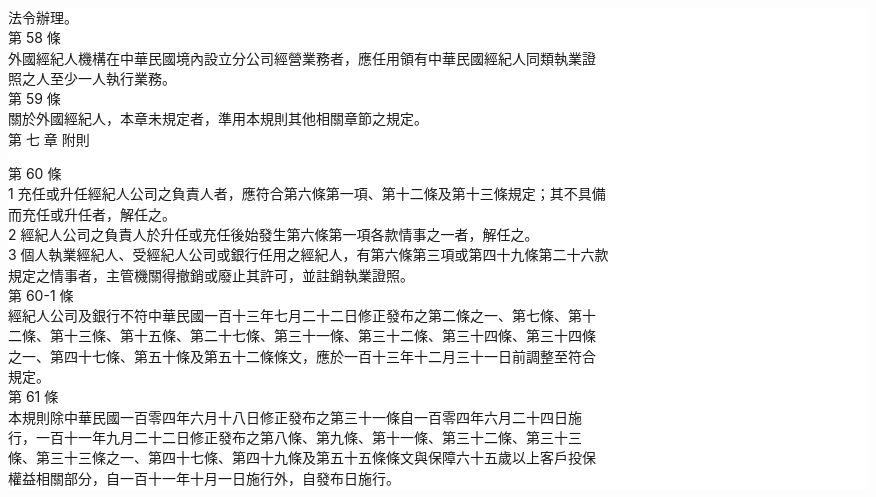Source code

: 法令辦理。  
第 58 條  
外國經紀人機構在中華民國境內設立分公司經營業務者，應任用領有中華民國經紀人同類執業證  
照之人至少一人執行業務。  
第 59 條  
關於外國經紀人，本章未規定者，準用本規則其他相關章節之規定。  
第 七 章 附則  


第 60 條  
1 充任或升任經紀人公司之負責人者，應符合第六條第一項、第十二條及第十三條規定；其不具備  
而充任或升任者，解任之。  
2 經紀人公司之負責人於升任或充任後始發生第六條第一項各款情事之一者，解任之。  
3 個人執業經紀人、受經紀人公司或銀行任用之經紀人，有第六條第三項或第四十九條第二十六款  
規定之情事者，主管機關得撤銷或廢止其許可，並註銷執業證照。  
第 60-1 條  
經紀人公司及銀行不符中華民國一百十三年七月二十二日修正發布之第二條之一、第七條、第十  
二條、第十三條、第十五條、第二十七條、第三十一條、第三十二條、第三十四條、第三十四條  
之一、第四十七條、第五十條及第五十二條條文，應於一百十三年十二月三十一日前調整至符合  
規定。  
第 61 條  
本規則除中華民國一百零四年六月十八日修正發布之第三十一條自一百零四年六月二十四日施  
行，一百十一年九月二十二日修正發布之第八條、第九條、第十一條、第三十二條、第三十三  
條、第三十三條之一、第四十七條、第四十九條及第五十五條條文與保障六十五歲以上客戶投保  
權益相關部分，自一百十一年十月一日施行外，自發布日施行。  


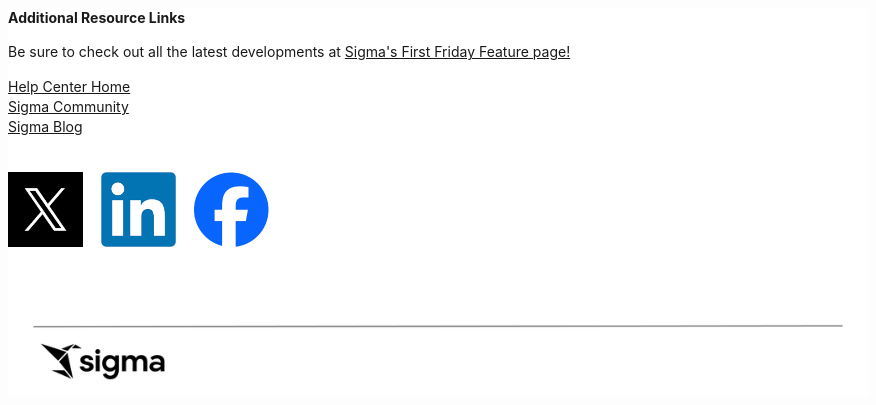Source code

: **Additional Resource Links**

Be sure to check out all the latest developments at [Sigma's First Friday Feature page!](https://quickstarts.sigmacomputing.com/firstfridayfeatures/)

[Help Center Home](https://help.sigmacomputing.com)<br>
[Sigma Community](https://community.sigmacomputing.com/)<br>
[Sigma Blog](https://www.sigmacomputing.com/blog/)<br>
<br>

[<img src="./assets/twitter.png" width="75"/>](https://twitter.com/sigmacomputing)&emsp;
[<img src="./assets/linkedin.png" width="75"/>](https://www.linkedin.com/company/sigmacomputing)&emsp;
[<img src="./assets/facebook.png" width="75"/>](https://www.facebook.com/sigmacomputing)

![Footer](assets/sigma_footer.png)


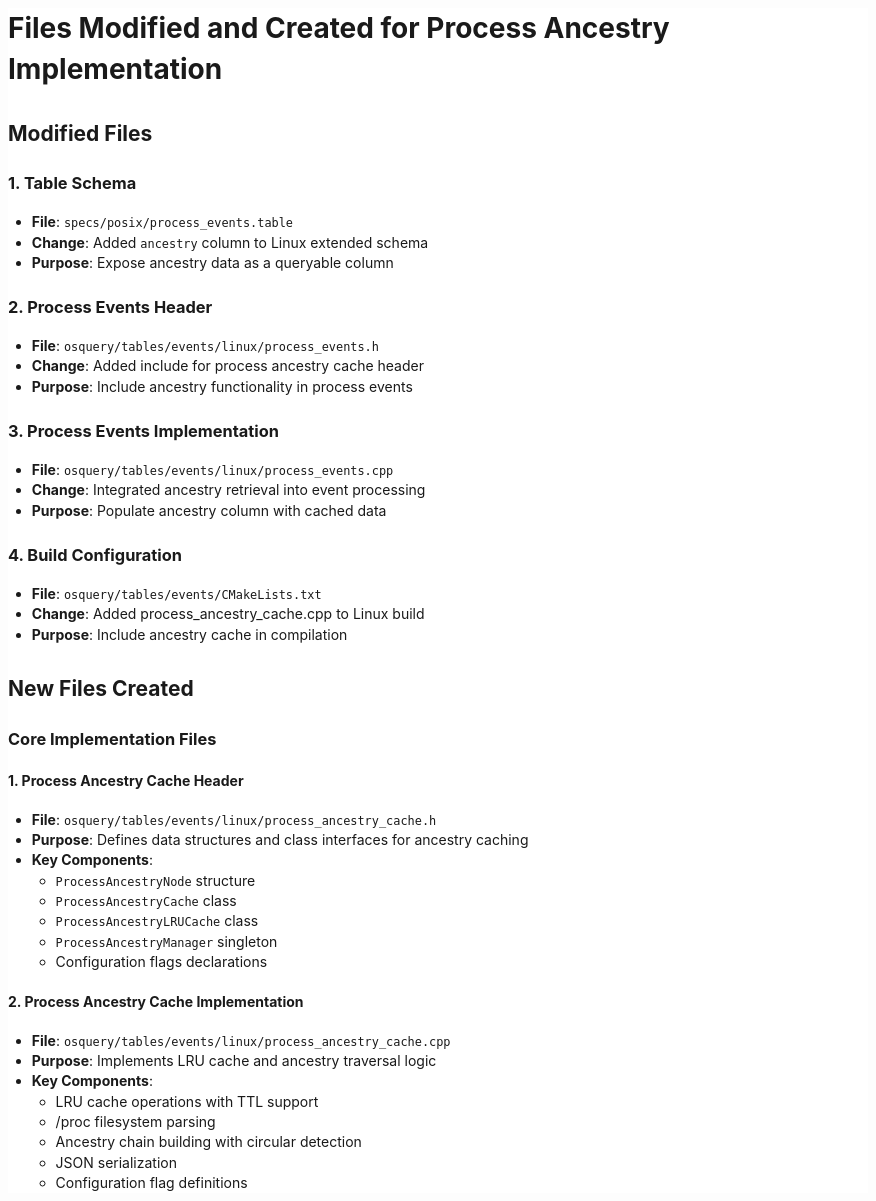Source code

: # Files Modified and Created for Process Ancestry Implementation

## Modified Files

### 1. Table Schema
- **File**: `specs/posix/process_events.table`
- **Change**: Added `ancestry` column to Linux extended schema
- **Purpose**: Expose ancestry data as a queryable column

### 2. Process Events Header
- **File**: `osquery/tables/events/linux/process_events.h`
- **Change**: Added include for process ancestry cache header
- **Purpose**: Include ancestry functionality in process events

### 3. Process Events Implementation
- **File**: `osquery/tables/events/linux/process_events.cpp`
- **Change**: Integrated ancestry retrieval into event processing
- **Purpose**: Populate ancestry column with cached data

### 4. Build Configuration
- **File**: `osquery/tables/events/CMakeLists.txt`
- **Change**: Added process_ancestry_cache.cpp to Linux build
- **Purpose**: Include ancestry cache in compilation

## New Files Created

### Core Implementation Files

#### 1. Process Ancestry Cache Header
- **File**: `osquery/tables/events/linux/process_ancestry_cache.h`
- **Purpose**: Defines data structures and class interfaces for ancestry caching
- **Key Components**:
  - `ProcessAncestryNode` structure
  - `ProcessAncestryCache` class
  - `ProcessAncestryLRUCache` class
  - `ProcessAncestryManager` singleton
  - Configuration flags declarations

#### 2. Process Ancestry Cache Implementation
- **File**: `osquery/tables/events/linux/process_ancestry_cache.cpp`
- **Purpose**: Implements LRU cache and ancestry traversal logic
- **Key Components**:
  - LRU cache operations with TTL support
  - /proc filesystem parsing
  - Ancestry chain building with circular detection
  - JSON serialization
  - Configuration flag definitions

##########

## Assigned task
None of the pictures should appear; copy the rest of the material above exactly.

## Solved exercise
Source code

: 法令辦理。  
第 58 條  
外國經紀人機構在中華民國境內設立分公司經營業務者，應任用領有中華民國經紀人同類執業證  
照之人至少一人執行業務。  
第 59 條  
關於外國經紀人，本章未規定者，準用本規則其他相關章節之規定。  
第 七 章 附則  


第 60 條  
1 充任或升任經紀人公司之負責人者，應符合第六條第一項、第十二條及第十三條規定；其不具備  
而充任或升任者，解任之。  
2 經紀人公司之負責人於升任或充任後始發生第六條第一項各款情事之一者，解任之。  
3 個人執業經紀人、受經紀人公司或銀行任用之經紀人，有第六條第三項或第四十九條第二十六款  
規定之情事者，主管機關得撤銷或廢止其許可，並註銷執業證照。  
第 60-1 條  
經紀人公司及銀行不符中華民國一百十三年七月二十二日修正發布之第二條之一、第七條、第十  
二條、第十三條、第十五條、第二十七條、第三十一條、第三十二條、第三十四條、第三十四條  
之一、第四十七條、第五十條及第五十二條條文，應於一百十三年十二月三十一日前調整至符合  
規定。  
第 61 條  
本規則除中華民國一百零四年六月十八日修正發布之第三十一條自一百零四年六月二十四日施  
行，一百十一年九月二十二日修正發布之第八條、第九條、第十一條、第三十二條、第三十三  
條、第三十三條之一、第四十七條、第四十九條及第五十五條條文與保障六十五歲以上客戶投保  
權益相關部分，自一百十一年十月一日施行外，自發布日施行。  


Source code

: **Additional Resource Links**

Be sure to check out all the latest developments at [Sigma's First Friday Feature page!](https://quickstarts.sigmacomputing.com/firstfridayfeatures/)

[Help Center Home](https://help.sigmacomputing.com)<br>
[Sigma Community](https://community.sigmacomputing.com/)<br>
[Sigma Blog](https://www.sigmacomputing.com/blog/)<br>
<br>

[<img src="./assets/twitter.png" width="75"/>](https://twitter.com/sigmacomputing)&emsp;
[<img src="./assets/linkedin.png" width="75"/>](https://www.linkedin.com/company/sigmacomputing)&emsp;
[<img src="./assets/facebook.png" width="75"/>](https://www.facebook.com/sigmacomputing)

![Footer](assets/sigma_footer.png)


Source code

: # Files Modified and Created for Process Ancestry Implementation

## Modified Files

### 1. Table Schema
- **File**: `specs/posix/process_events.table`
- **Change**: Added `ancestry` column to Linux extended schema
- **Purpose**: Expose ancestry data as a queryable column

### 2. Process Events Header
- **File**: `osquery/tables/events/linux/process_events.h`
- **Change**: Added include for process ancestry cache header
- **Purpose**: Include ancestry functionality in process events

### 3. Process Events Implementation
- **File**: `osquery/tables/events/linux/process_events.cpp`
- **Change**: Integrated ancestry retrieval into event processing
- **Purpose**: Populate ancestry column with cached data

### 4. Build Configuration
- **File**: `osquery/tables/events/CMakeLists.txt`
- **Change**: Added process_ancestry_cache.cpp to Linux build
- **Purpose**: Include ancestry cache in compilation

## New Files Created

### Core Implementation Files

#### 1. Process Ancestry Cache Header
- **File**: `osquery/tables/events/linux/process_ancestry_cache.h`
- **Purpose**: Defines data structures and class interfaces for ancestry caching
- **Key Components**:
  - `ProcessAncestryNode` structure
  - `ProcessAncestryCache` class
  - `ProcessAncestryLRUCache` class
  - `ProcessAncestryManager` singleton
  - Configuration flags declarations

#### 2. Process Ancestry Cache Implementation
- **File**: `osquery/tables/events/linux/process_ancestry_cache.cpp`
- **Purpose**: Implements LRU cache and ancestry traversal logic
- **Key Components**:
  - LRU cache operations with TTL support
  - /proc filesystem parsing
  - Ancestry chain building with circular detection
  - JSON serialization
  - Configuration flag definitions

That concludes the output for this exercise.